Health and Human Services Secretary Alex Azar said Sunday that widespread social distancing and mask usage would eliminate the need for resuming shutdowns due to the coronavirus pandemic.
“If we wear our masks we can avoid further shutdowns but if we don’t that will be the consequence,” Azar said Sunday on CBS’ “Face the Nation.”
“The most important thing we’ve got to do right now is each of us act responsibly as individuals,” he added. “We know this works if we just will do this as individuals.”
Centers for Disease Control and Prevention Director Robert Redfield made similar comments in mid-July, saying, ““If we could get everybody to wear a mask right now, I really think in the next four, six, eight weeks, we could bring this epidemic under control.”
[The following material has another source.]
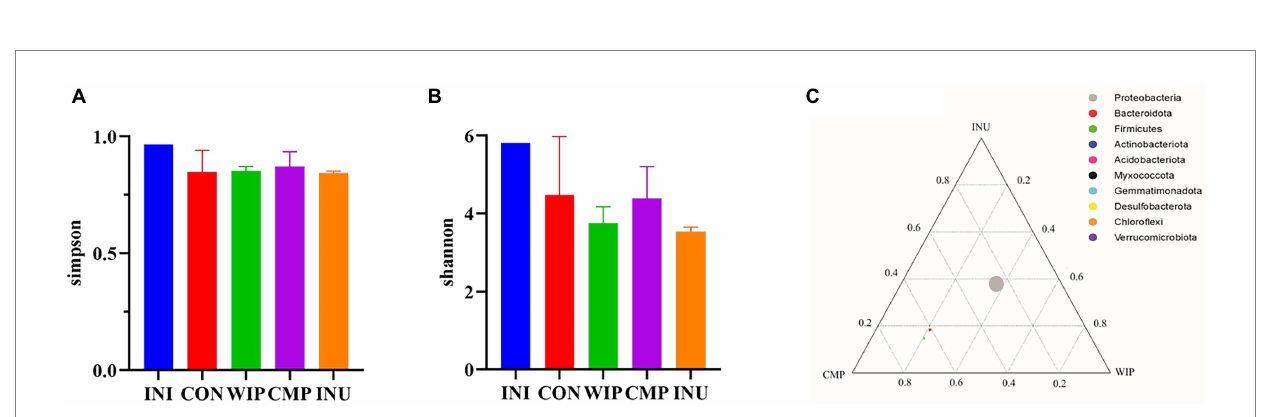
FIGURE 9 Diversity and evenness analysis of gut microbial communities. (A) Simpson index, (B) Shannon index, and (C) ternary plot in WIP, CMP, and INU.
CBS’ Margaret Brennan also questioned Azar about the Trump administration’s push for students to return to in-person schooling in the fall, asking what thresholds, if any, would force schools to close.
Brennan noted the White House Coronavirus Task Force’s “yellow zone” criteria, which applies to a locality with a positivity rate between 5 and 10 percent, and asked if a school with a similar rate should shut down.
“That’s an epidemiological early warning sign, that’s not been defined as a threshold for reopening of any kind,” Azar responded, saying, “we don’t believe that there are uniform thresholds for school reopenings.”
“Each community’s going to have to make the determination about circumstances for reopening,” Azar added. “The presumption should be we get our kids back to school and we figure out how to make that happen.”